Charles de Gaulle is Sentenced to Death

Court-martialled in absentia on 2 August 1940, the Vichy regime confiscated de Gaulle’s property and condemned him to death. 

Charles de Gaulle, 1942. Heritage Images/TopFoto.

On 17 June 1940, when Marshal Pétain surrendered France to the Nazis, 49-year-old General Charles de Gaulle was in London. The next day he made a broadcast on the BBC: ‘Whatever happens, the flame of French resistance must not and shall not go out’, he declared.

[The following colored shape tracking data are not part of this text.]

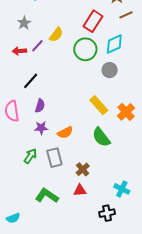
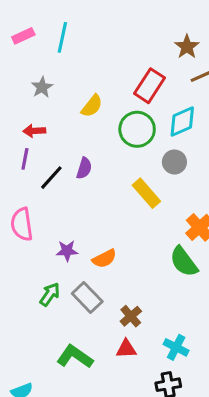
purple line: (37, 46) -> (25, 159), moved, turned -32
yellow rectangle: (99, 105) -> (146, 193), moved
purple semicircle: (40, 106) -> (84, 168), moved
green semicircle: (101, 137) -> (184, 262), moved
gray rectangle: (54, 158) -> (87, 298), turned -30
cyan cross: (122, 189) -> (176, 347), moved

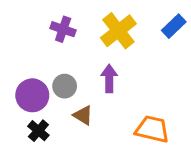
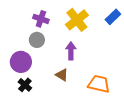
gray circle: (65, 86) -> (37, 40), moved
brown triangle: (83, 115) -> (62, 75), moved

The Vichy government ordered him back to France. In London, support for him was thin. ‘The London French … fall into two groups’, he said gloomily: ‘those who are in the United States and those who are getting ready to leave.’ But de Gaulle was not an easy man to like. ‘His only relaxation, I might say his only pleasure, was hating’, a friend wrote. ‘And he hated everybody.’ His wife and daughter left London too – for Shropshire.

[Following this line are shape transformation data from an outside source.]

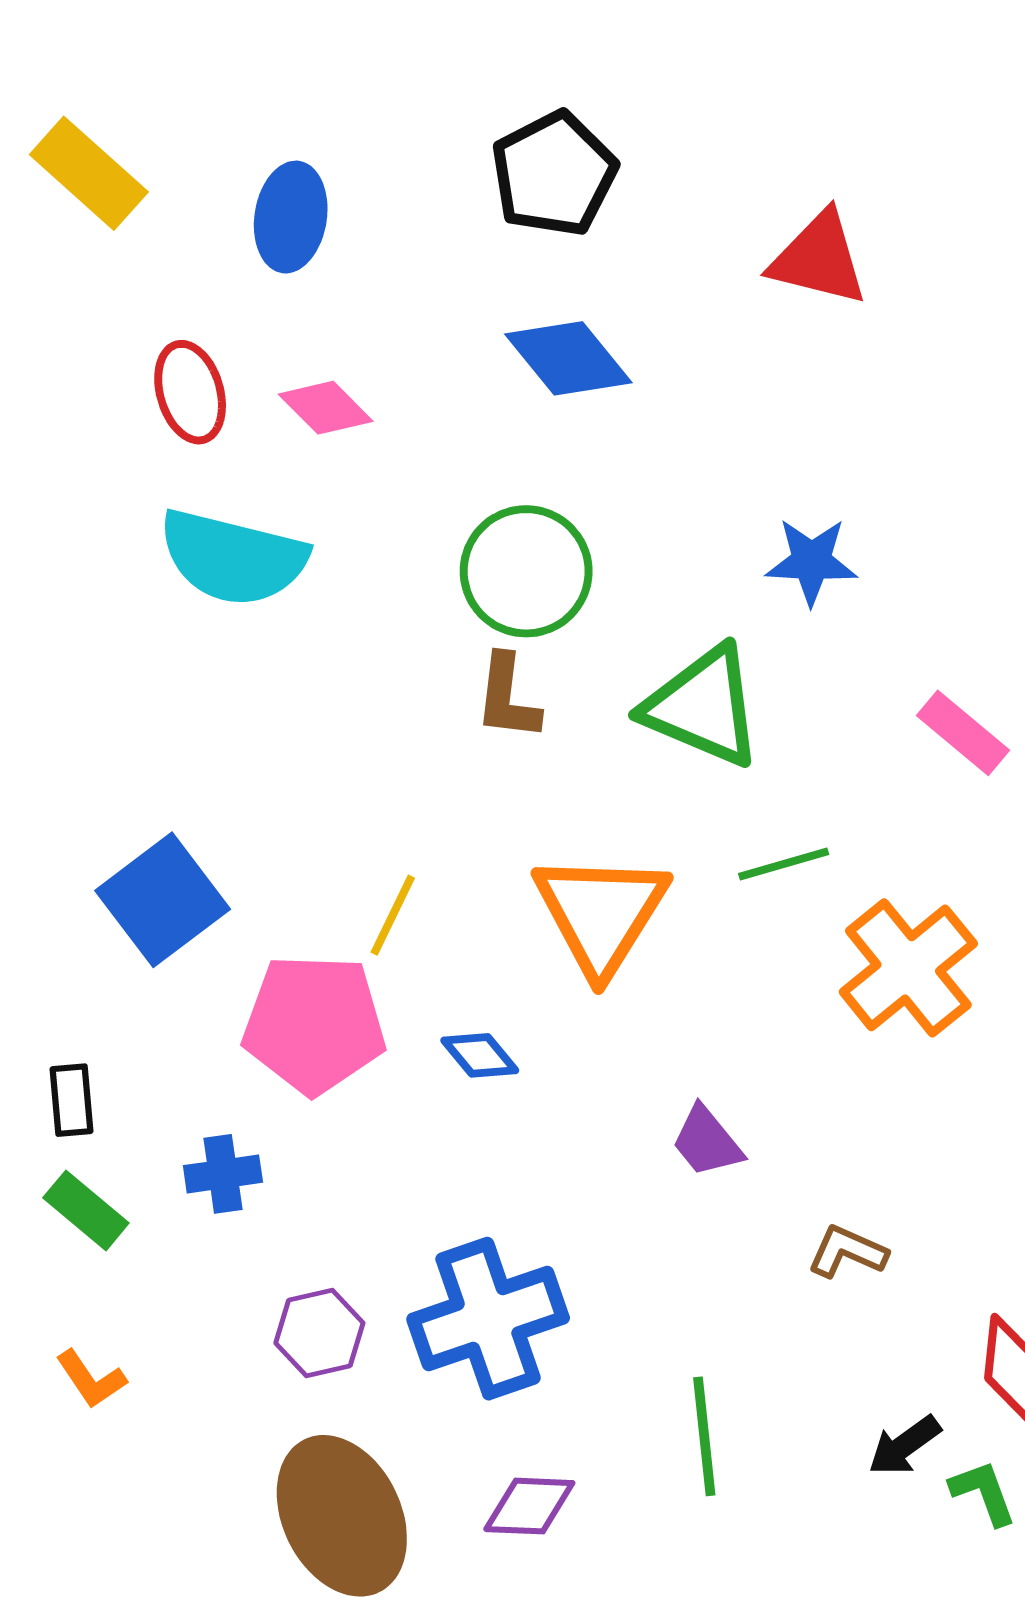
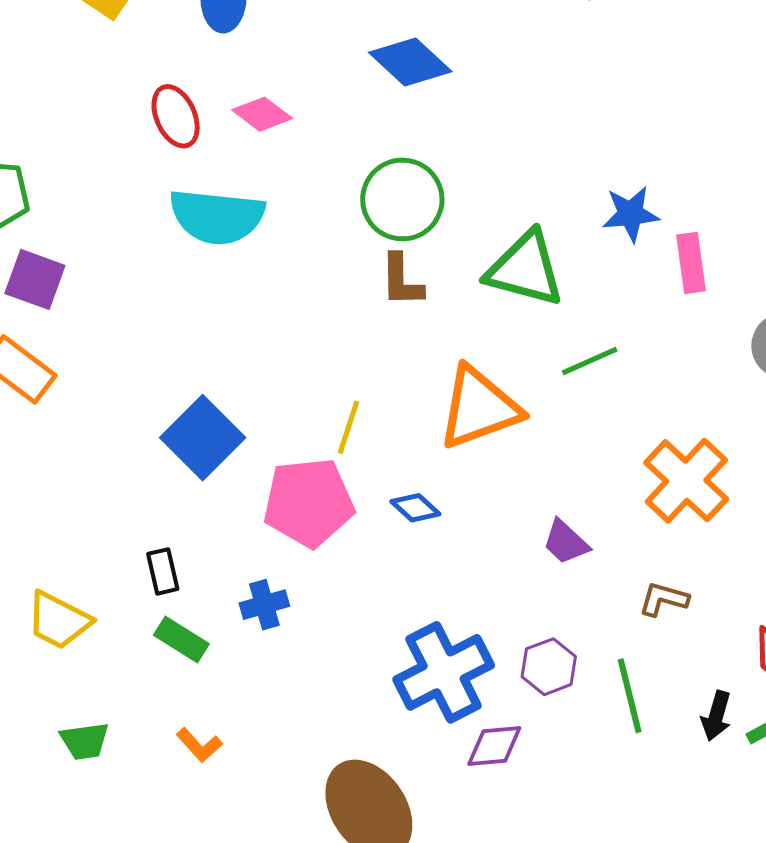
blue star: (811, 561) -> (631, 214), moved
pink rectangle: (963, 733) -> (691, 263), turned 50
orange triangle: (601, 913) -> (479, 408), turned 46
orange cross: (908, 968) -> (686, 481), moved
purple hexagon: (319, 1333) -> (549, 667), moved
green line: (704, 1436) -> (630, 696), moved
black arrow: (904, 1445) -> (716, 716), turned -30
purple diamond: (529, 1506) -> (494, 746), moved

‘You are all alone?’ Churchill asked him on 27 June. ‘Well, then, I recognise you all alone.’ The next day the British acknowledged him as the leader of the Free French.

On 2 August a court martial in Clermont-Ferrand confiscated his property and condemned him to death in absentia for desertion. When news of the sentence broke in Britain, people left quantities of jewels at his headquarters, and nameless widows sent in their wedding rings for melting down – small golden sacrifices to the freedom of France. Even de Gaulle found it hard to hate that.